Explore the material –
a. Reproduce everything in the wheel problem below from "a) find the" down to "- w = omega)".
b. List every given measurement in the wheel problem below that is stated with a unit, along with what each one measures.
c. Translate this sentence from the wheel problem below into Spanish: "Take t[0] = 0 as the time the wheel reaches the end of the cliff, i.e. the centre of the wheel has the position r(t[0]) = (h+R)j."

Passage shown –

Consider a wheel of radius R = 1.50m rolling with constant velocity, without slipping, v = 18.1(i) m/s (where i is the unit vector), at the top of a horizontal cliff with height h = 20.0m. Take t[0] = 0 as the time the wheel reaches the end of the cliff, i.e. the centre of the wheel has the position r(t[0]) = (h+R)j. After this, the wheel falls freely. The point that is at the top of the wheel at t[0] = 0 is denoted by P, i.e. r[p](t[0]) = (h+2R)j

a) find the position of the centre of the wheel for t>t[0]

b) at what time t[f] does the wheel hit the ground? Which point of the wheel hits the ground first? (I am assuming the wheel continues to rotate at constant w = v/R during the fall - w = omega)

Data –
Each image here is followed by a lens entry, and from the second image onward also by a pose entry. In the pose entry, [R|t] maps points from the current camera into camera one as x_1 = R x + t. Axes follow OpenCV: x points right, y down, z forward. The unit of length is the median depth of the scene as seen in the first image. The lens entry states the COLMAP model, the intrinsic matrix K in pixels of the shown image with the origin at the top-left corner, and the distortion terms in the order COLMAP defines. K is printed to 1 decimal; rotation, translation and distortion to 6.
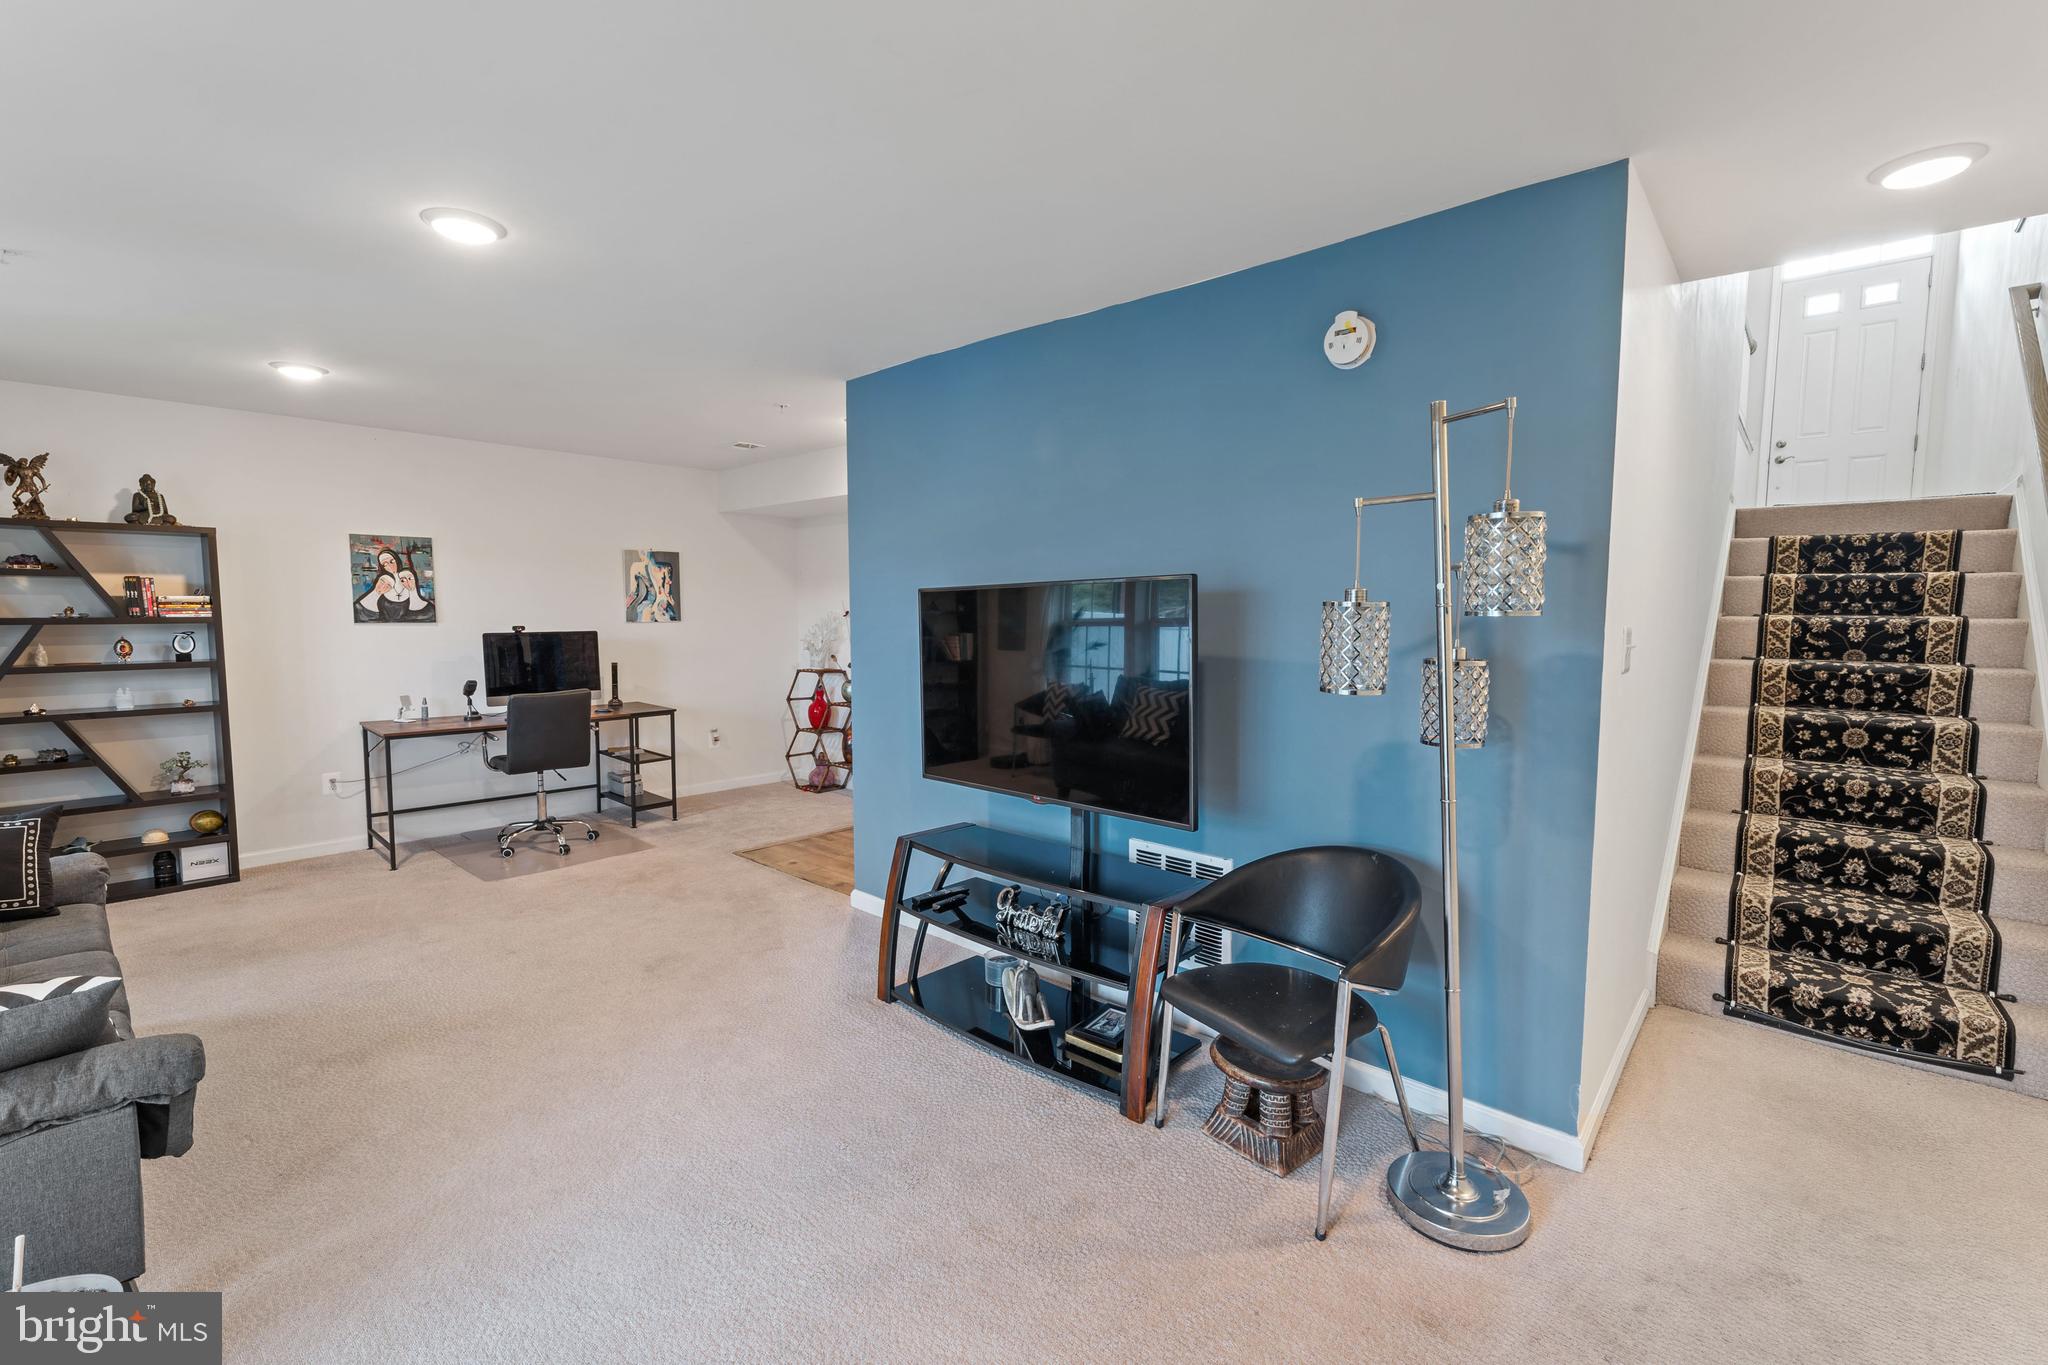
lens RADIAL K [[886.3, 0, 1047.7], [0, 886.3, 679.0], [0, 0, 1]] dist [-0.000473, -0.000119]
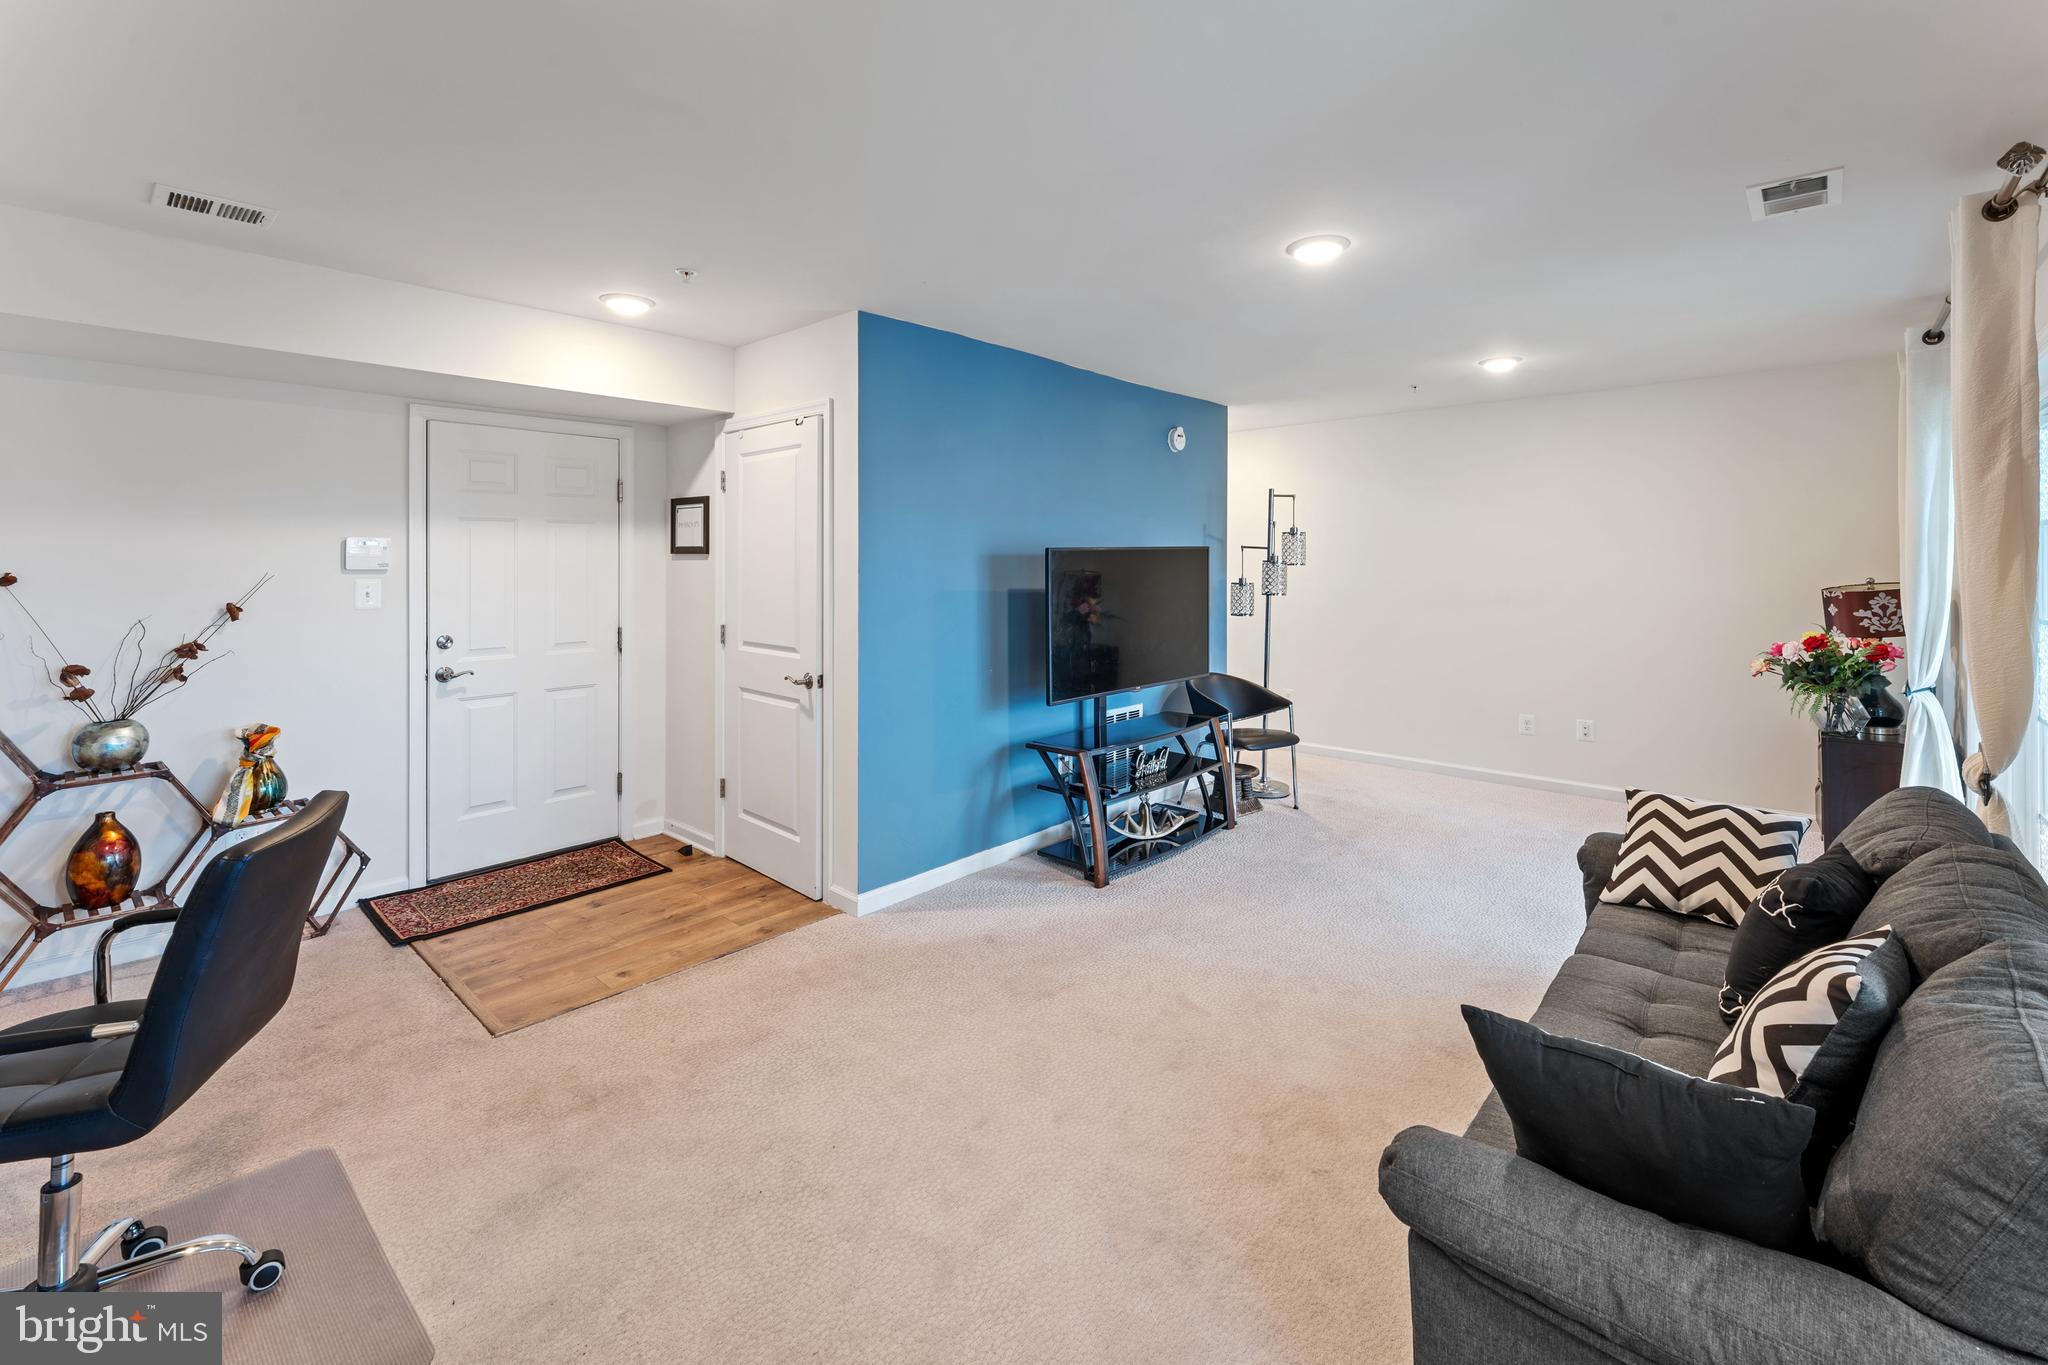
lens RADIAL K [[856.9, 0, 1020.9], [0, 856.9, 560.5], [0, 0, 1]] dist [0.003513, 0.000536]
pose [[0.021826, -0.000766, 0.999761, -1.388149], [0.082508, 0.996590, -0.001038, -0.092095], [-0.996351, 0.082511, 0.021815, 1.071045]]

Task-by-task answers –
a.
a) find the position of the centre of the wheel for t>t[0]

b) at what time t[f] does the wheel hit the ground? Which point of the wheel hits the ground first? (I am assuming the wheel continues to rotate at constant w = v/R during the fall - w = omega)

b.
- Radius of the wheel: R = 1.50 m
- Velocity of the wheel: v = 18.1(i) m/s
- Height of the cliff: h = 20.0 m

c. Tome t[0] = 0 como el instante en que la rueda llega al borde del acantilado, es decir, el centro de la rueda tiene la posición r(t[0]) = (h+R)j.